In the workplace, there seems to be an unwritten rule that you should not be dressed dressier than your boss. For example, if I like to wear a tie and my boss rarely wears one, I should not wear a tie to work.
What do you think of this unwritten rule?
You are right. There actually is an unwritten rule that recommends not dressing up above your superior's style of dress.
Simply stated, dressing more formally than your boss could be perceived as having the pretension of saying: "I'm better than you."
The only exception, where being "dressed dressier" than one's boss is acceptable is when your boss dresses against, or under, what is considered appropriate for his title or the industry that he works in.
In general, etiquette promotes uniformity.
Thus, in the workplace, we adhere to the dress code of our profession and the company for which we work.
When respecting attire guidelines and displaying a certain level of uniformity within the team and ranks, each employee can then be assessed for his professional contributions -- what he says and does, instead of what he wears. When following dress code guidelines, including the unofficial ones, you demonstrate your commitment to the team.
Whether we like it not, we are judged by what we wear.
Choosing to dress differently than the rest of the team, or a notch above your boss will bring attention to you -- positive or negative -- and that may be quite uncomfortable.

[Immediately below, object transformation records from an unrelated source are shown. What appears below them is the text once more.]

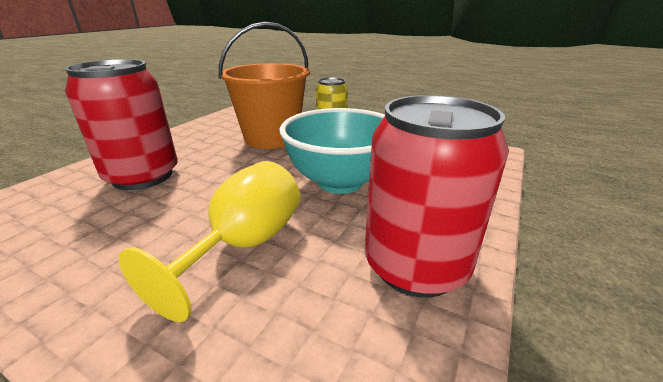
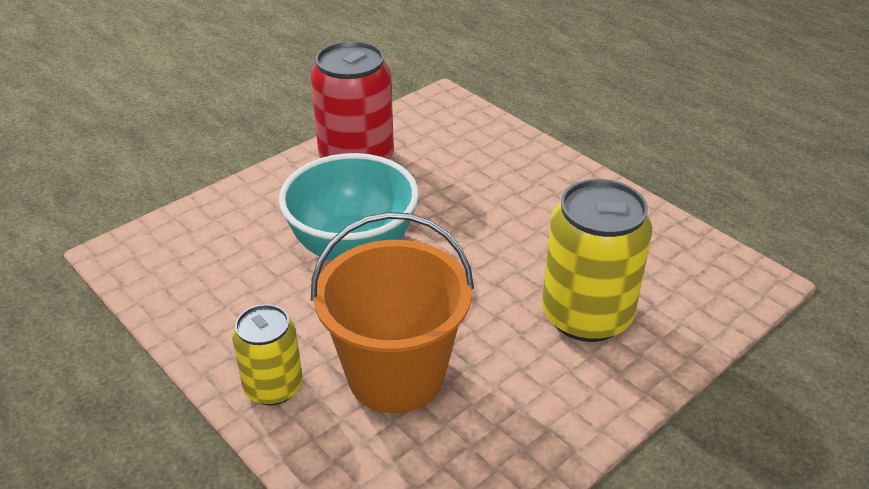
camera: 160 degrees left, 10 degrees up
red can [65,59,178,190] -> yellow can [542,179,652,342]
yellow goblet [119,161,300,322] -> none

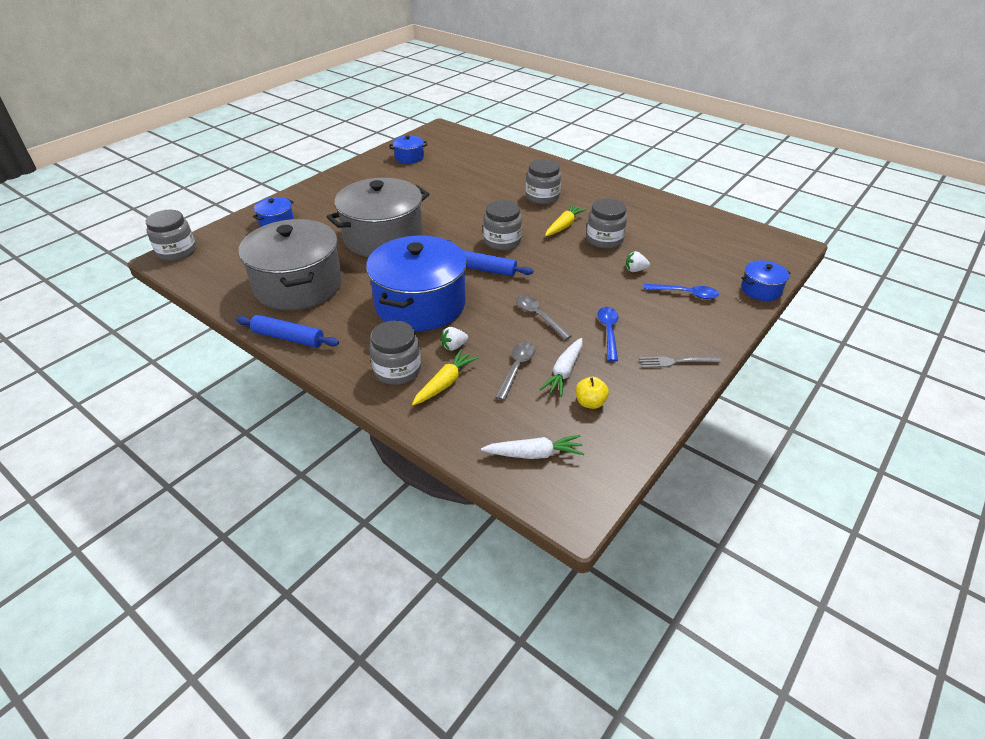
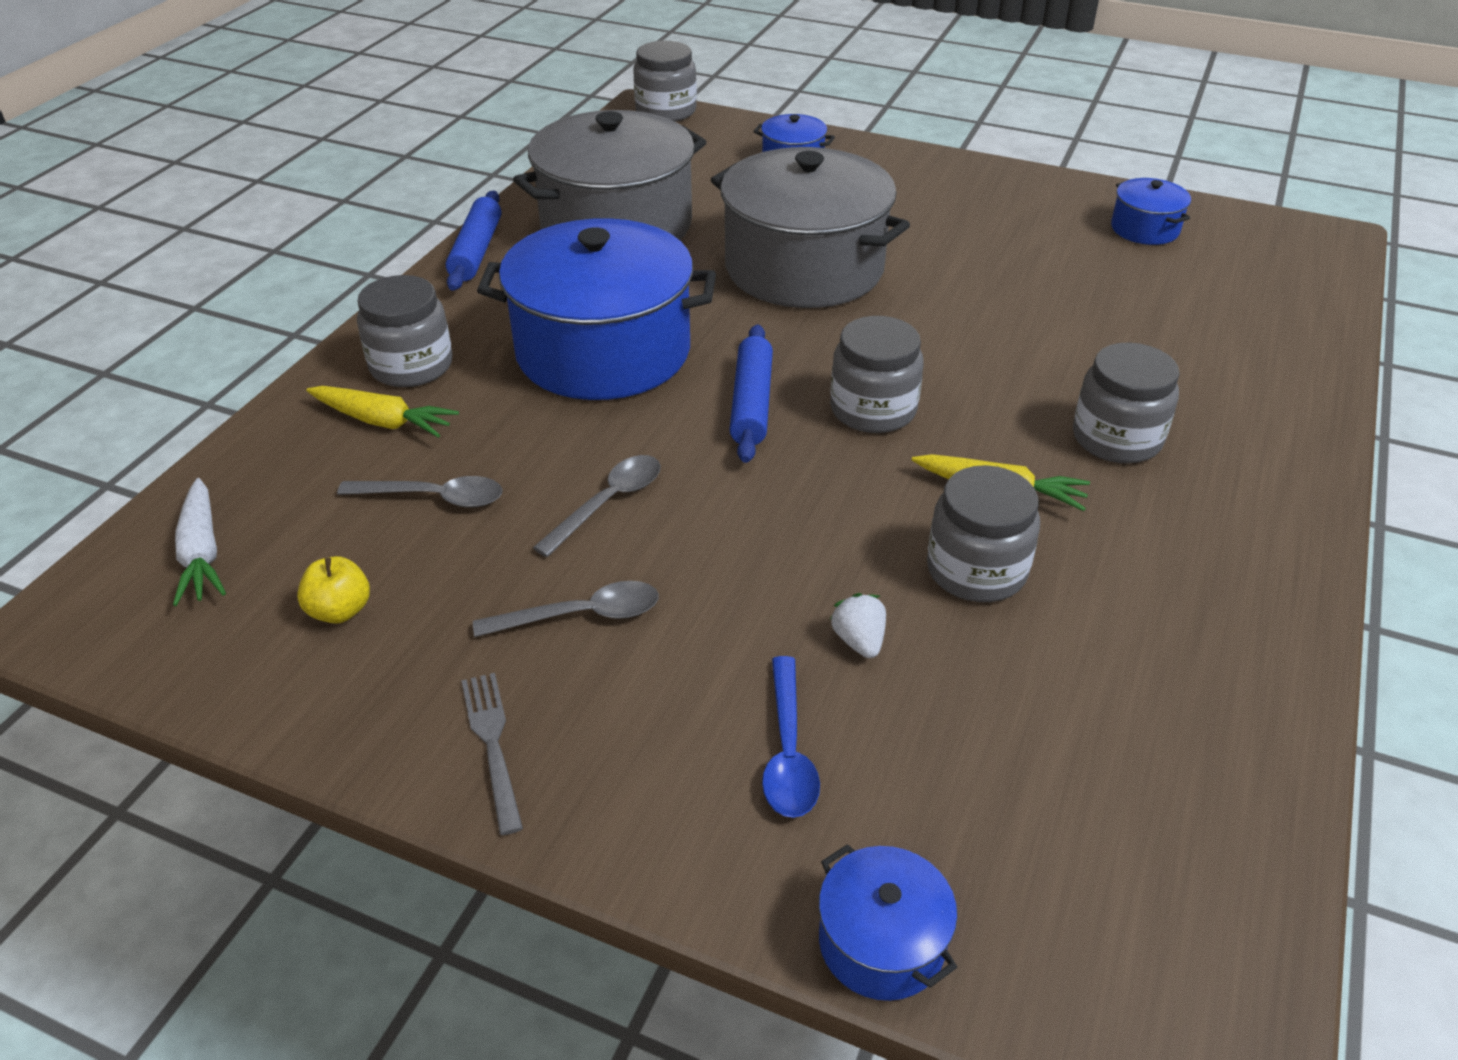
camera: 75 degrees right, 0 degrees up
white strawberry [441,327,468,351] -> none
white carrot [539,338,583,397] -> none
blue spoon [597,307,619,362] -> grey spoon [473,581,659,637]

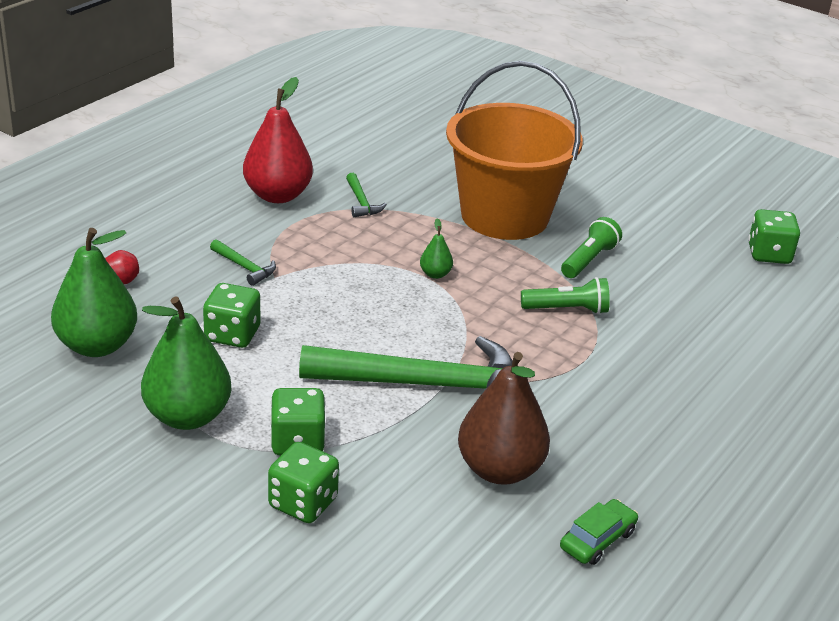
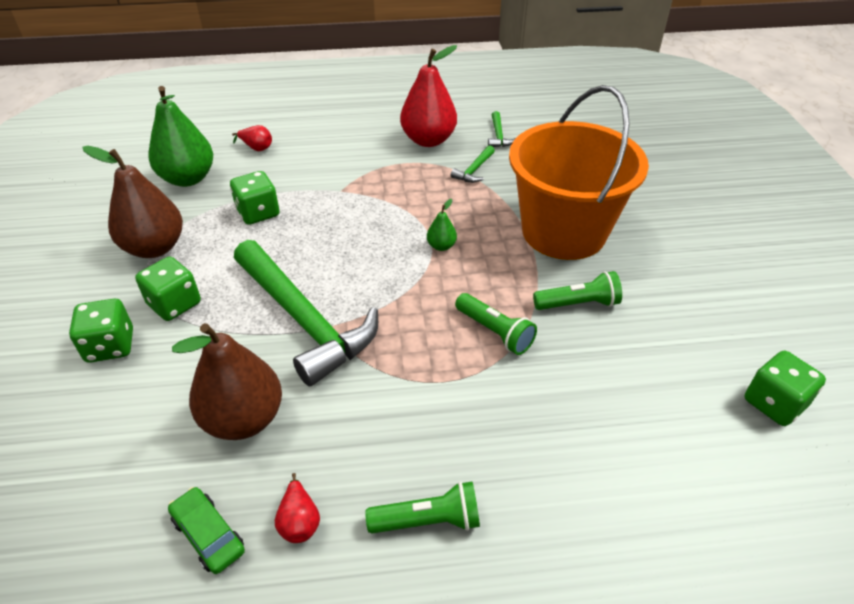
camera: 50 degrees right, 10 degrees up
green pear [141,296,232,430] -> brown pear [82,146,183,258]
green hammer [210,239,276,286] -> green hammer moved to [488,111,516,147]
green car [560,499,638,565] -> green car turned 135 degrees counterclockwise [168,487,245,574]
none -> red pear [275,473,320,543]
none -> green flashlight [365,481,480,533]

One thing is for sure: You will not go unnoticed. Also beware that your different look could bring about office gossip.
Keep in mind that first and foremost, we dress for our client.
That is the main message for my Dress for Success workshops and coaching sessions. Attire choices reflect the products and services that we represent. Thus, choosing to wear a tie or not depends on what you do for a living and whom your customers are.
If your customers are jacket and tie kind of people, and your boss has the shirt-with-sleeves-rolled-up style when at the office, I recommend that you leave your ties aside for working internally. Keep a tie or two in a drawer or in your car. When the time comes for you to meet with clients, put on a tie to complement your outfit for external visits.
I am not recommending that you do not wear what you like. I am recommending that you avoid being marginalized and noticed for your style of dress instead of your skills and abilities. It is not about copying your boss's style, but more about demonstrating that you are part of the team and that you respect the organizational hierarchy.
Good luck in your career and do not hesitate to write to me again if you have other questions.